* [Source]
I imagine they use a "token" based security system, so the password is actually never stored anywhere, just used the first time to authenticate. So the app initially posts the username/password (over ssl) and the server returns a token that the app stores. For subsequent sync attempts the token is sent first, the server checks it is valid, and then allows other data to be posted.

The token should have an expiry so the server can re-request an authentication attempt.

If you hook into the sync adaptor from within the Android Framework that will give you the ability to sync and authenticate all under the hood.

http://developer.android.com/training/sync-adapters/creating-sync-adapter.html

If you check the accounts under Settings on your device you'll see what I mean.

Solution 2

If I just use username/password based authentication they won't be safe enough?

No, because you are only identifying the WHO is accessing the API server, but not the WHAT is accessing it.

The Difference Between WHO and WHAT is Accessing the API Server

To better understand the differences between the WHO and the WHAT are accessing an API server, let’s use this picture:

Man in the Middle Attack

The Intended Communication Channel represents the mobile app being used as you expected, by a legit user without any malicious intentions, using an untampered version of the mobile app, and communicating directly with the API server without being man in the middle attacked.

* [Extracted information]
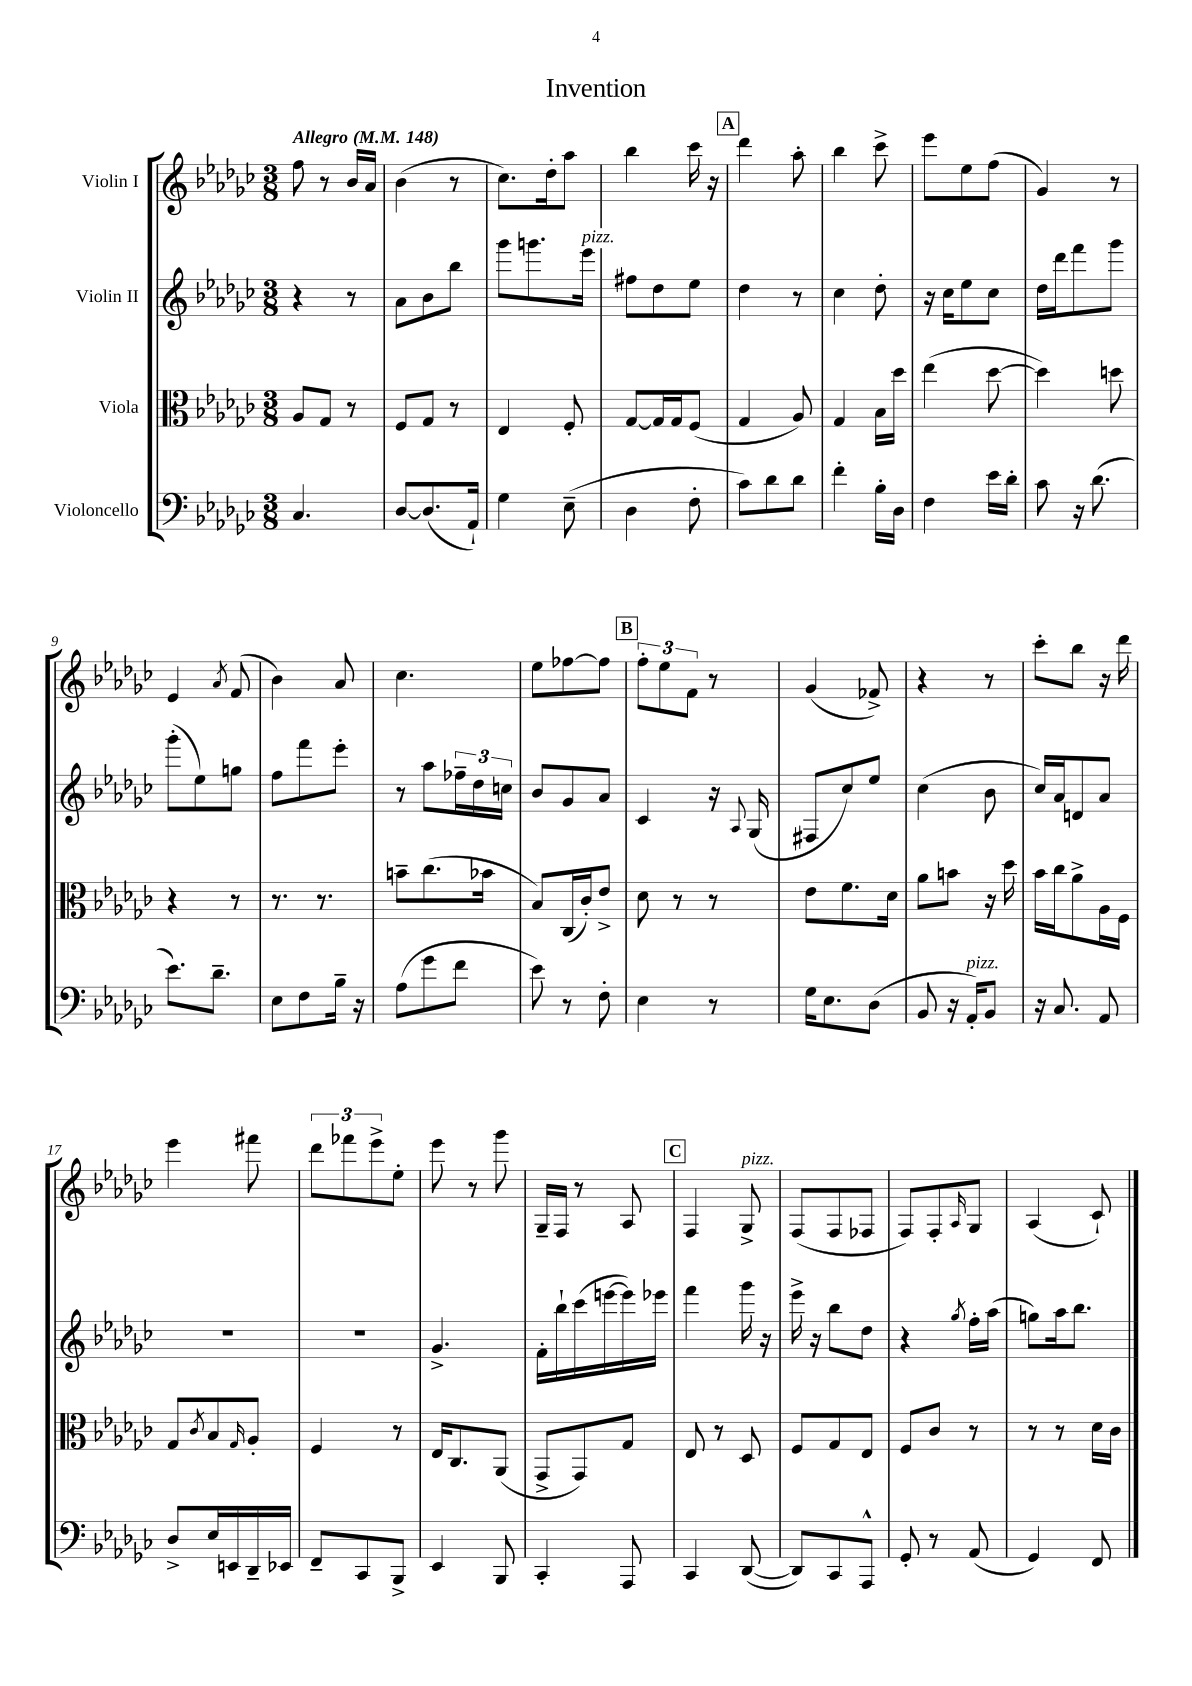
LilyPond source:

\header { title = "Invention" }
<<
\new StaffGroup <<
\new Staff = "s0" \with { instrumentName = "Violin I" } {
    \clef treble \key ges \major \numericTimeSignature \time 3/8 \tempo "Allegro" 4 = 148
    f''8 r8 bes'16 aes'16 |
    bes'4( r8 |
    ces''8.) des''16-. aes''8 |
    bes''4 ces'''16 r16 |
    \mark \markup { \box "A" } des'''4 aes''8-. |
    bes''4 ces'''8-> |
    ees'''8 ees''8 f''8( |
    ges'4) r8 |
    ees'4 \acciaccatura { aes'8 } f'8( |
    bes'4) aes'8 |
    ces''4. |
    ees''8 fes''8~ fes''8 |
    \mark \markup { \box "B" } \tuplet 3/2 { f''8-. ees''8 f'8 } r8 |
    ges'4( fes'8->) |
    r4 r8 |
    ces'''8-. bes''8 r16 des'''16 |
    ees'''4 fis'''8 |
    \tuplet 3/2 { des'''8 fes'''8 ees'''8-> } ees''8-. |
    ees'''8 r8 ges'''8 |
    ges16-- f16 r8 aes8 |
    \mark \markup { \box "C" } f4 ges8->^\markup { \italic "pizz." } |
    f8( f8 fes8 |
    f8) f8-. \grace { aes16 } ges8 |
    aes4( ces'8-!) \bar "|." |
}
\new Staff = "s1" \with { instrumentName = "Violin II" } {
    \clef treble \key ges \major \numericTimeSignature \time 3/8
    r4 r8 |
    aes'8 bes'8 bes''8 |
    ges'''8 g'''8. ees'''16^\markup { \italic "pizz." } |
    fis''8 des''8 ees''8 |
    \mark \markup { \box "A" } des''4 r8 |
    ces''4 des''8-. |
    r16 ces''16 ees''8 ces''8 |
    des''16 des'''16 f'''8 ges'''8 |
    ges'''8-.( ees''8) g''8 |
    f''8 f'''8 ees'''8-. |
    r8 aes''8 \tuplet 3/2 { fes''16-- des''16 c''16 } |
    bes'8 ges'8 aes'8 |
    \mark \markup { \box "B" } ces'4 r16 \appoggiatura { aes8 } ges16( |
    fis8 ces''8) ees''8 |
    ces''4( bes'8 |
    ces''16) aes'16 d'8 aes'8 |
    R4. |
    R4. |
    ges'4.-> |
    f'16-. bes''16-! ces'''16( e'''16~ e'''16) ees'''16 |
    \mark \markup { \box "C" } f'''4 ges'''16 r16 |
    ees'''16-> r16 bes''8 des''8 |
    r4 \acciaccatura { ges''8 } f''16-. aes''16( |
    g''8) aes''16 bes''8. \bar "|." |
}
\new Staff = "s2" \with { instrumentName = "Viola" } {
    \clef alto \key ges \major \numericTimeSignature \time 3/8
    aes8 ges8 r8 |
    f8 ges8 r8 |
    ees4 f8-. |
    ges8~ ges16 ges16 f8( |
    \mark \markup { \box "A" } ges4 aes8) |
    ges4 bes16 des''16 |
    ees''4( des''8~ |
    des''4) d''8 |
    r4 r8 |
    r8. r8. |
    b'8-- ces''8.( bes'16 |
    bes8) ces16( ces'16-.) ees'8-> |
    \mark \markup { \box "B" } des'8 r8 r8 |
    ees'8 f'8. des'16 |
    aes'8 b'8 r16 des''16 |
    bes'16 ces''16 aes'8-> aes16 f16 |
    ges8 \acciaccatura { ces'8 } bes8 \grace { ges16 } aes8-. |
    f4 r8 |
    ees16 ces8. aes,8( |
    ges,8-> ges,8) ges8 |
    \mark \markup { \box "C" } ees8 r8 des8 |
    f8 ges8 ees8 |
    f8 ces'8 r8 |
    r8 r8 des'16 ces'16 \bar "|." |
}
\new Staff = "s3" \with { instrumentName = "Violoncello" } {
    \clef bass \key ges \major \numericTimeSignature \time 3/8
    ces4. |
    des8~ des8.( aes,16-!) |
    ges4 ees8--( |
    des4 f8-. |
    \mark \markup { \box "A" } ces'8) des'8 des'8 |
    f'4-. bes16-. des16 |
    f4 ees'16 des'16-. |
    ces'8 r16 des'8.( |
    ees'8.) des'8.-- |
    ees8 f8 bes16-- r16 |
    aes8( ges'8 f'8 |
    ees'8) r8 f8-. |
    \mark \markup { \box "B" } ees4 r8 |
    ges16 ees8. des8( |
    bes,8 r16 aes,16-.^\markup { \italic "pizz." }) bes,8 |
    r16 ces8. aes,8 |
    des8-> ees16 e,16 des,16-- ees,16 |
    f,8-- ces,8 bes,,8-> |
    ees,4 bes,,8 |
    ces,4-. aes,,8 |
    \mark \markup { \box "C" } ces,4 des,8~( |
    des,8) ces,8 aes,,8-^ |
    ges,8-. r8 aes,8( |
    ges,4) f,8 \bar "|." |
}
>>
>>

* [Short exercise] Copy out the full text on app authentication and API security word for word. You can set the records aside; they aren't needed.

* [Answer to this exercise]
I imagine they use a "token" based security system, so the password is actually never stored anywhere, just used the first time to authenticate. So the app initially posts the username/password (over ssl) and the server returns a token that the app stores. For subsequent sync attempts the token is sent first, the server checks it is valid, and then allows other data to be posted.

The token should have an expiry so the server can re-request an authentication attempt.

If you hook into the sync adaptor from within the Android Framework that will give you the ability to sync and authenticate all under the hood.

http://developer.android.com/training/sync-adapters/creating-sync-adapter.html

If you check the accounts under Settings on your device you'll see what I mean.

Solution 2

If I just use username/password based authentication they won't be safe enough?

No, because you are only identifying the WHO is accessing the API server, but not the WHAT is accessing it.

The Difference Between WHO and WHAT is Accessing the API Server

To better understand the differences between the WHO and the WHAT are accessing an API server, let’s use this picture:

Man in the Middle Attack

The Intended Communication Channel represents the mobile app being used as you expected, by a legit user without any malicious intentions, using an untampered version of the mobile app, and communicating directly with the API server without being man in the middle attacked.